Separate studies show that allocation of just 1%, 2% or 3% of the total investment into digital assets enhances the long-term excess returns of the portfolio while bringing down the Sharpe ratio significantly, enhancing the investment efficiency in terms of risk-adjusted returns on capital employed. These features make cryptocurrencies a very suitable alternate asset class.

DigiconAsia: Why was there a need for crypto regulation in India?

AM: The life-cycle of any new technology with a promising marketplace value shows one common thing. The technology becomes misused by dishonest agencies to feed on the greed of unsuspecting common people with little know-how about the technology and misleads them into a cheat trap.

Following a number of such instances, with rising complaints, the regulators have moved in and issued a blanket ban. Thereafter, with industry participation, regulations are built-in, keeping the dishonest elements under strict control and encouraging the honest players to provide profitable use of the technology for the common people, thereby enhancing social equity and efficiency.

The same is happening in India with cryptocurrencies at the moment.
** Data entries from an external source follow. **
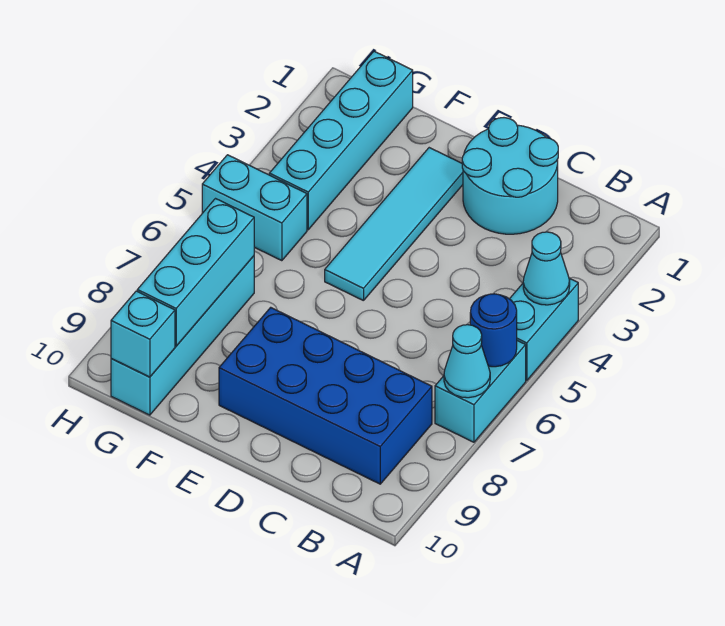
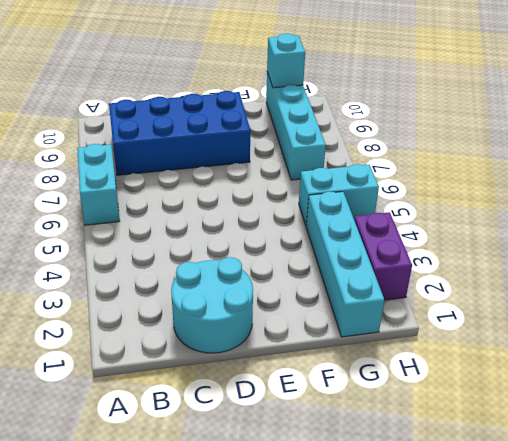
purple 1x2 brick [354,212,412,300] -> none
none -> cyan 1x2 brick [510,278,578,381]
none -> cyan 1x4 tile [325,148,463,301]
none -> cyan 1x1 cone [523,232,570,305]

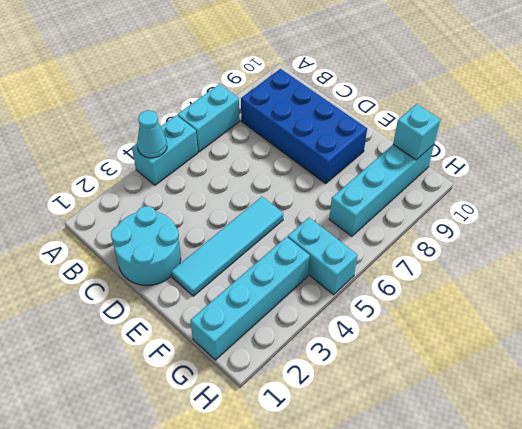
none -> blue 1x1 round brick [470,294,517,367]
none -> cyan 1x1 cone [444,325,490,398]
none -> cyan 1x3 brick [137,199,254,346]

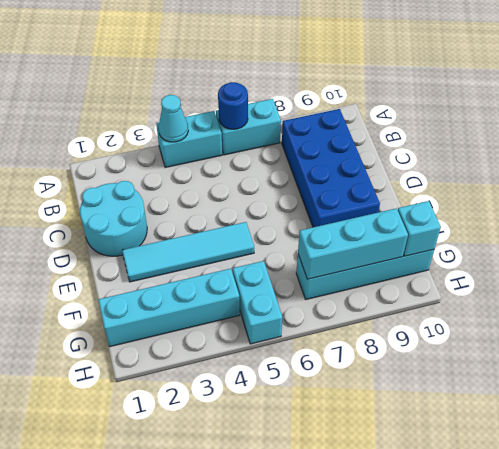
none -> cyan 1x1 cone [444,325,490,398]

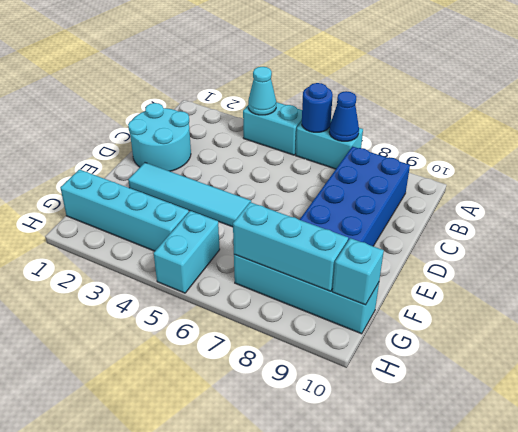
blue 1x1 cone [329,91,359,141] -> cyan 1x1 cone [444,325,490,398]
We are somewhere in-between realizing how the Ponzi schemes involving cryptocurrencies are at play and how to regulate the same in order to encourage honest participation.

The industry involving cryptocurrency and blockchain enthusiasts is also providing a great many insights towards that effort through industry-wide opinion building. The external regulatory environment is shaping up slowly but steadily, and cryptocurrency adoption is increasing as the regulatory framework gets more and more robust.

With the regulation in this space, the confidence of using the underlying technology in various efforts by private and public sector enterprises, local governments, public utilities etc., would proliferate and involve users of such services to participate in helping to build an efficient low-cost process benefiting society at large.

DigiconAsia.net thanks Ashish for his time in sharing these insights.